Peik Lin gawks at the estate, hoping to be invited in for a drink so she can snoop around.
Briefly, Peik Lin asks Nick how long his grandma has lived at Tyersall Park.
When he says since she was young, Peik Lin now wonders who this woman is. She expected the house to belong to Nick's grandfather.
As Nick and Rachel head up the property, he explains the large number of guests are there to witness the tan hua flowers bloom.
These flowers usually bloom only once a decade, at most, and only at night for a few hours. It's a pretty big deal.
Rachel and Nick are greeted at the door by a man with a bowl of rose water. She asks if she should drink it (oh boy, Rachel).
She feels "awed (and a little silly) by the ritual" (2.2.17).
There's a large stuffed tiger in the entryway that Nick's grandfather shot when he found it hiding under the pool table in the house.
We learn Nick grew up in the house until he was seven. Rachel describes it as a palace, but Nick doesn't seem to appreciate how large the house is.

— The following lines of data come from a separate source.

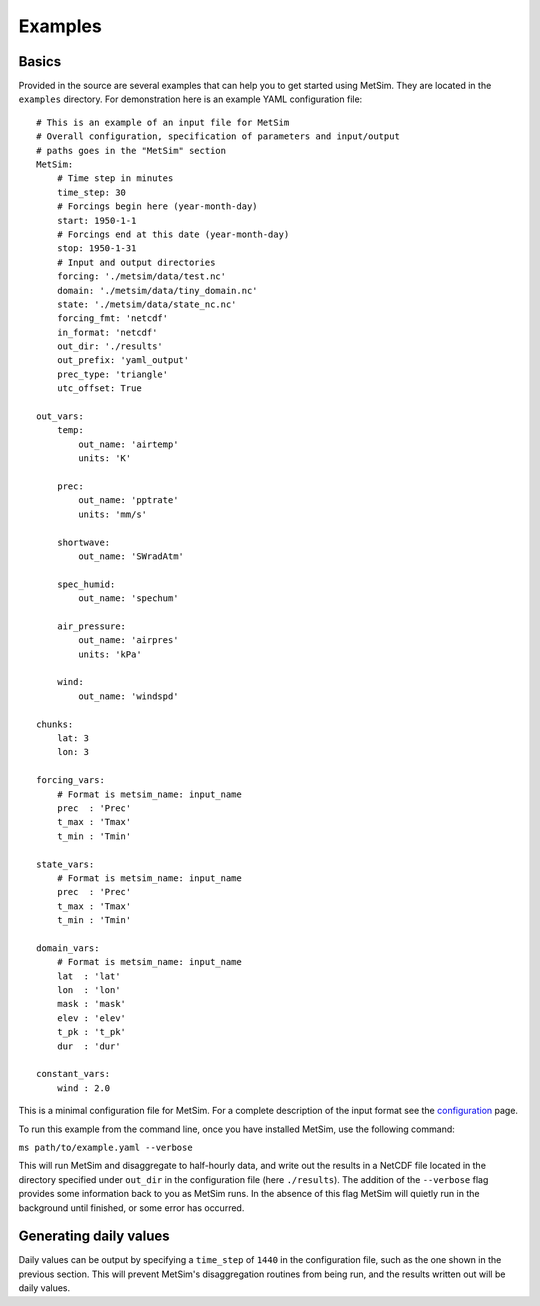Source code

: .. _examples:

Examples
========

Basics
------
Provided in the source are several examples that can help you to
get started using MetSim. They are located in the ``examples``
directory.  For demonstration here is an example YAML configuration file::

    # This is an example of an input file for MetSim
    # Overall configuration, specification of parameters and input/output
    # paths goes in the "MetSim" section
    MetSim:
        # Time step in minutes
        time_step: 30
        # Forcings begin here (year-month-day)
        start: 1950-1-1
        # Forcings end at this date (year-month-day)
        stop: 1950-1-31
        # Input and output directories
        forcing: './metsim/data/test.nc'
        domain: './metsim/data/tiny_domain.nc'
        state: './metsim/data/state_nc.nc'
        forcing_fmt: 'netcdf'
        in_format: 'netcdf'
        out_dir: './results'
        out_prefix: 'yaml_output'
        prec_type: 'triangle'
        utc_offset: True

    out_vars:
        temp:
            out_name: 'airtemp'
            units: 'K'

        prec:
            out_name: 'pptrate'
            units: 'mm/s'

        shortwave:
            out_name: 'SWradAtm'

        spec_humid:
            out_name: 'spechum'

        air_pressure:
            out_name: 'airpres'
            units: 'kPa'

        wind:
            out_name: 'windspd'

    chunks:
        lat: 3
        lon: 3

    forcing_vars:
        # Format is metsim_name: input_name
        prec  : 'Prec'
        t_max : 'Tmax'
        t_min : 'Tmin'

    state_vars:
        # Format is metsim_name: input_name
        prec  : 'Prec'
        t_max : 'Tmax'
        t_min : 'Tmin'

    domain_vars:
        # Format is metsim_name: input_name
        lat  : 'lat'
        lon  : 'lon'
        mask : 'mask'
        elev : 'elev'
        t_pk : 't_pk'
        dur  : 'dur'

    constant_vars:
        wind : 2.0

This is a minimal configuration file for MetSim. For a complete description of the
input format see the `configuration <configuration.rst>`_ page.

To run this example from the command line, once you have installed
MetSim, use the following command:

``ms path/to/example.yaml --verbose``

This will run MetSim and disaggregate to half-hourly data, and write
out the results in a NetCDF file located in the directory specified
under ``out_dir`` in the configuration file (here ``./results``).
The addition of the ``--verbose`` flag provides some
information back to you as MetSim runs.  In the absence of this
flag MetSim will quietly run in the background until finished, or
some error has occurred.


Generating daily values
-----------------------
Daily values can be output by specifying a ``time_step`` of ``1440`` in the
configuration file, such as the one shown in the previous section. This will
prevent MetSim's disaggregation routines from being run, and the results written
out will be daily values.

Commence a series of descriptions of the house and Rachel's awe at all the details.
Commence a montage of people, including Felicity (Astrid's mom), Mrs. Singh (the daughter of a maharaja), Dickie and Nancy (Nick's aunt and uncle on the T'Sien side of the family).
Dickie and Nancy say they know Rachel's grandfather in Taipei. Rachel corrects them that she's not from Taipei but from northern California.
Nick whisks Rachel through even more introductions.
In the center of the room, Rachel notices a stately woman who "seemed to command the attention of the room" and the resemblance between Nick and the woman (2.2.53).
She assumes it is Nick's Ah Ma and introduces herself in Mandarin.
You know what they say about assuming things?
Well, Rachel is embarrassed to find out this is not Ah Ma, but Nick's great-aunt Rosemary, who graciously corrects Rachel.
Nick introduces Rachel to Ah Ma in Cantonese. Flustered, Rachel blurts out in English and Ah Ma replies in reluctant English and returns to her other conversation.
Many people notice this interaction and smile.
Rachel feels very awkward.
Nick assures Rachel that Ah Ma is not annoyed, she's just busy. He also explains the "ladies-in-waiting" that flank his grandmother: a gift from the King of Thailand (2.2.71).
Rachel feels overwhelmed by everything: the "army of white-gloved servants," "the mind-blowing opulence" (2.2.77). She wishes Nick had prepared her better.
Astrid arrives with her son. Rachel is relieved to see a friendly face.
The dinner gong (aka xylophone) rings.
While Nick and Astrid take Cassian to the nursery, Rachel helps herself to the buffet, meets Nick's snarky cousin Oliver T'sien who had been sitting by Ah Ma when Rachel introduced herself.
Oliver lets Rachel know her reputation precedes her, as told by the "whispering gallery" (2.2.102).
As he ushers her to a table to prevent her from having to talk to Dickie and Nancy more, Oliver lets her know they're spying for the opposition and will pick her "apart like a rotting carcass" (2.2.112). This family seems awesome.
Rachel bravely asks about the branches of the family tree. Oliver clarifies it: T'siens, Youngs, and Shangs are bound together through the marriage of Rosemary T'sien's daughter to Ah Ma's brother. Yeah, that's right. Niece marries uncle (by marriage, so it's totally fine).
But why this intermarriage? According to Oliver, it keeps the family fortunes neatly tied together within the families.
When Nick and Astrid return, Oliver compliments Astrid's earrings and estimates the cost around half a million. Rachel is gob smacked.
Oliver asks about Michael's whereabouts and mentions he thinks he saw him in Hong Kong with a little boy.
Astrid keeps her composure but wants to die. She asks Oliver when he was in Hong Kong — last week.
When Michael was supposedly in Shenzhen.
Side note: this is not far-fetched. Shenzhen is across the border from Hong Kong.
There's a little talk about the Asian art market: Oliver is a dealer and says the interest is picking up to get hands on Chinese goods sold off to Americans and Europeans years ago.